How Effective is ADHD?
Attention Deficit Hyperactivity Disorder (ADHD) is a mental health disorder that causes hyperactive and impulsive behaviors in children. Symptoms of ADHD include self-focused behavior, interrupting, trouble waiting their turn, emotional turmoil, fidgeting, problems playing quietly, unfinished tasks, lack of focus, avoidance of tasks needing extended mental effort, mistakes, daydreaming, disorganization, and forgetfulness. The American Psychiatric Association (APA) has grouped the condition into three categories to diagnose more accurately: Predominantly Inattentive, Predominantly Hyperactive-Impulsive, and Combined Hyperactive-Impulsive and Inattentive.
ADHD is one of the most common childhood neurodevelopmental disorders, affecting 11% of the US population.
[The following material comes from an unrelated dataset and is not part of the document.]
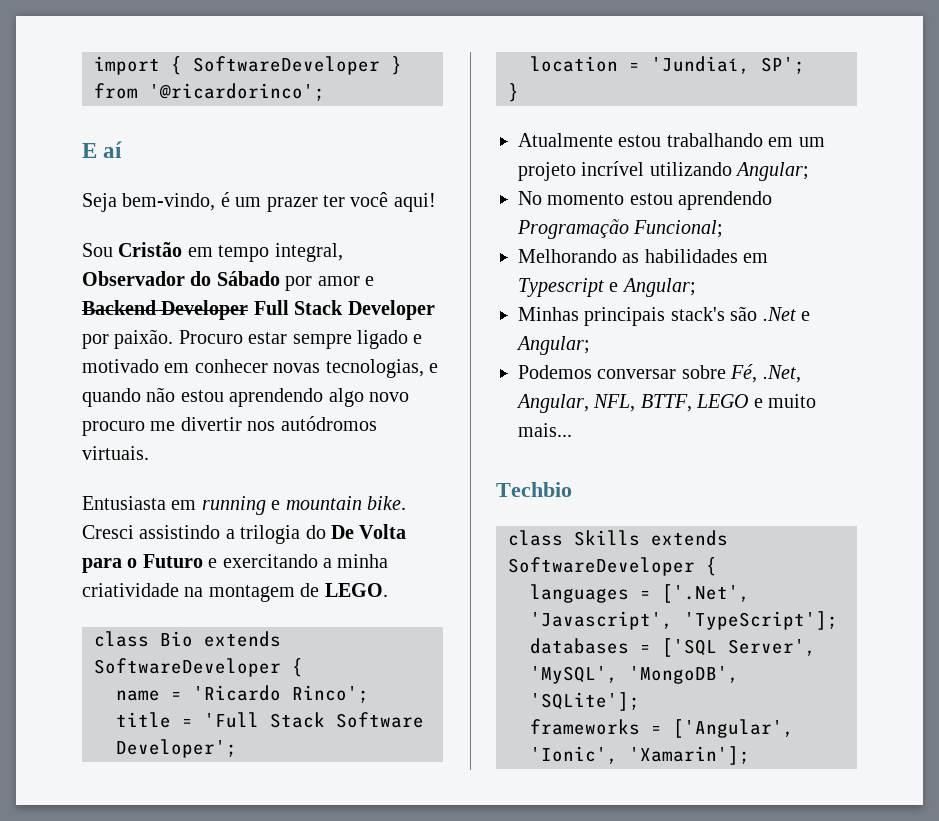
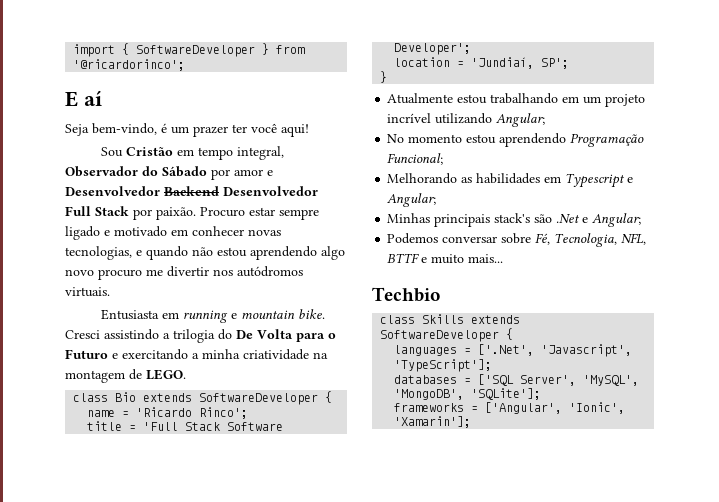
[82,300,249,320] Backend Developer -> [65,186,318,196] Desenvolvedor Backend Desenvolvedor
[347,300,435,320] Developer -> (129, 211) none
[762,365,801,383] [516,394,749,413] .Net, Angular, NFL, BTTF, LEGO -> [554,233,647,247] [387,253,420,263] Tecnologia, NFL, BTTF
If left untreated, it can lead to injuries, premature death, or obesity. Adults with ADHD are also more likely to become dependent on nicotine, alcohol, marijuana, cocaine, or other drugs.
The most common treatments for ADHD are medications and talk therapy. Five types of medication are used to treat ADHD: Methylphenidate, Dexamfetamine, Lisdexamfetamine, Atomoxetine, and Guanfacine. These medications can help children concentrate, be less impulsive, feel calmer, learn, and practice new skills. Talk therapy helps to build awareness and understanding of the disorder and enables children to learn alternative ways to cope with their day-to-day life activities.
It is important to note that the type of ADHD can change over time and so can the treatments. ADHD is not caused by too much screen time, poor parenting, or overeating sweets; it is a mental disorder that can be treated like many others if diagnosed in the early stages.